Asteroids are distinguished as small solar system bodies that orbit a sun. Specifically, we consider small planetoids that orbit around our sun to the distance of Jupiter to be asteroids. Asteroids are usually rocky or metallic. Their composition varies greatly from one asteroid to the next. Due to their orbit in the solar system many astronomers prefer to call asteroids ‘minor planets’.
Many asteroids are believed to be the remnants of planetesimals. A planetesimal is the growing aggregation of cosmic dust from such things as the disintegration of red stars caused by stellar winds. When the dust collection reaches about 1 km wide the mass has strong enough gravitational forces to hold itself together and to continue binding into a bigger mass that assumes a stable orbit.
Most asteroids in our solar system are located around Jupiter. It is believed that most asteroids were formed near Jupiter. This distinguishes asteroids from comets which are formed often farther out in the solar system. Moreover, comets have a red tail or coma. When the comet becomes extinct and loses its red coma it is possible to describe it as an asteroid.
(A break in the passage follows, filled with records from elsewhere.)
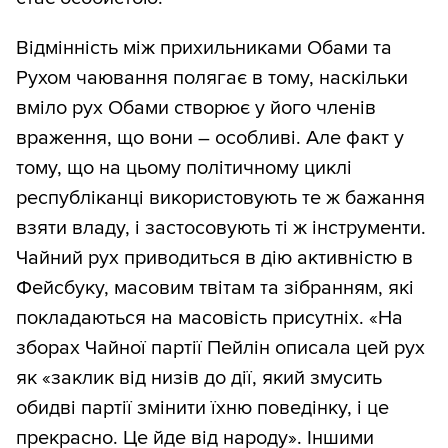
Відмінність між прихильниками Обами та
Рухом чаювання полягає в тому, наскільки
вміло рух Обами створює у його членів
враження, що вони – особливі. Але факт у
тому, що на цьому політичному циклі
республіканці використовують те ж бажання
взяти владу, і застосовують ті ж інструменти.
Чайний рух приводиться в дію активністю в
Фейсбуку, масовим твітам та зібранням, які
покладаються на масовість присутніх. «На
зборах Чайної партії Пейлін описала цей рух
як «заклик від низів до дії, який змусить
обидві партії змінити їхню поведінку, і це
прекрасно. Це йде від народу». Іншими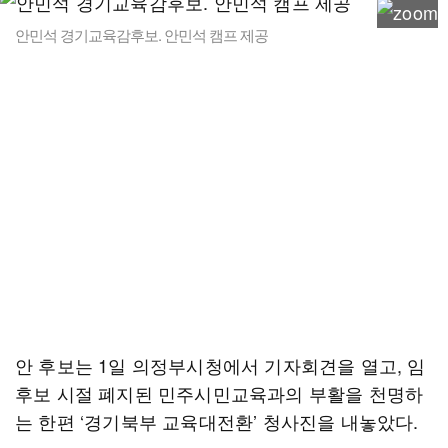
안민석 경기교육감후보. 안민석 캠프 제공
안 후보는 1일 의정부시청에서 기자회견을 열고, 임
후보 시절 폐지된 민주시민교육과의 부활을 천명하
는 한편 ‘경기북부 교육대전환’ 청사진을 내놓았다.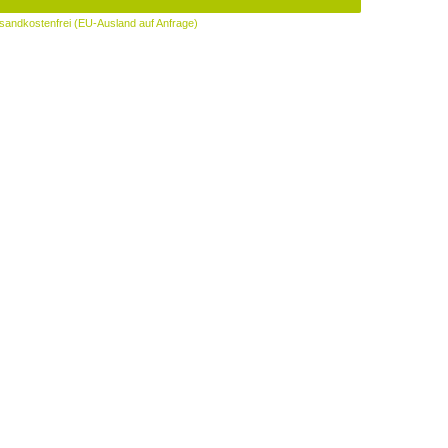
sandkostenfrei (EU-Ausland auf Anfrage)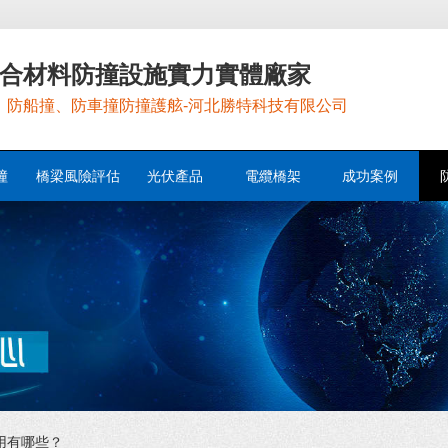
合材料防撞設施實力實體廠家
，防船撞、防車撞防撞護舷-河北勝特科技有限公司
撞
橋梁風險評估
光伏產品
電纜橋架
成功案例
用有哪些？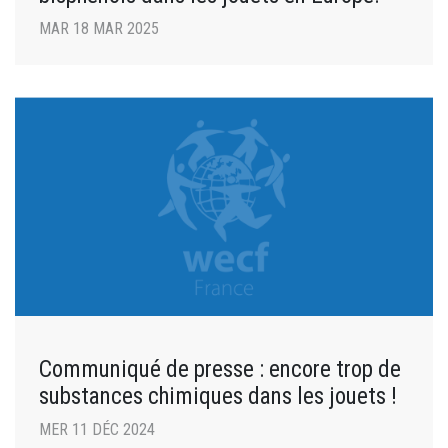
MAR 18 MAR 2025
Communiqué de presse : encore trop de
substances chimiques dans les jouets !
MER 11 DÉC 2024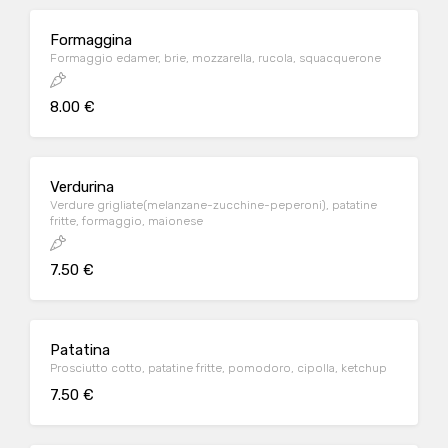
Formaggina
Formaggio edamer, brie, mozzarella, rucola, squacquerone
8.00 €
Verdurina
Verdure grigliate(melanzane-zucchine-peperoni), patatine
fritte, formaggio, maionese
7.50 €
Patatina
Prosciutto cotto, patatine fritte, pomodoro, cipolla, ketchup
7.50 €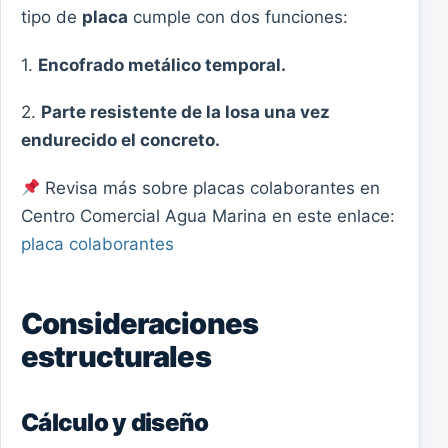
tipo de
placa
cumple con dos funciones:
1.
Encofrado metálico temporal.
2.
Parte resistente de la losa una vez
endurecido el concreto.
Revisa más sobre placas colaborantes en
Centro Comercial Agua Marina en este enlace:
placa colaborantes
Consideraciones
estructurales
Cálculo y diseño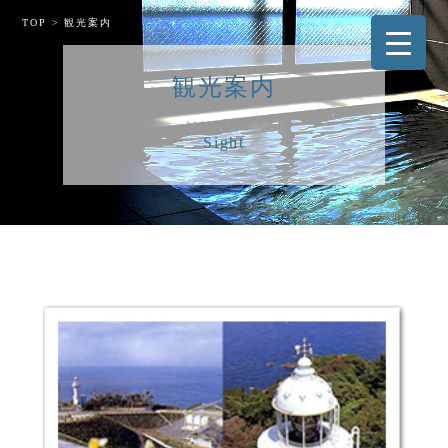
TOP
>
観光案内
観光案内
Sight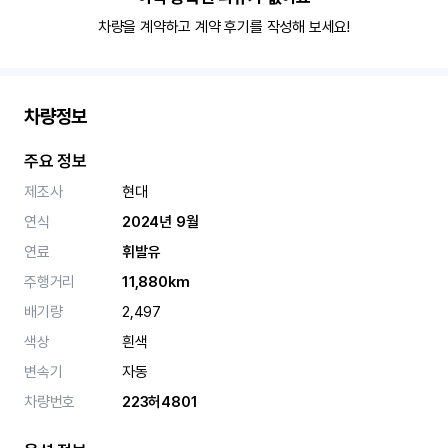
차량을 계약하고 계약 후기를 작성해 보세요!
차량정보
주요 정보
제조사
현대
연식
2024년 9월
연료
휘발유
주행거리
11,880km
배기량
2,497
색상
흰색
변속기
자동
차량번호
223허4801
Although most asteroids are found between Jupiter and Mars with non-eccentric orbits (not elongated) there are a few that pass close to the Earth. These are known as Near-Earth Asteroids or NEAs. How dangerous are NEAs? That is a matter of orbit and mass. In 2010, 7,075 NEAs were listed, of these 500 to 1,000 are believed to be 1km or over in diameter. These are the near-Earth Asteroids that we have to keep tabs on.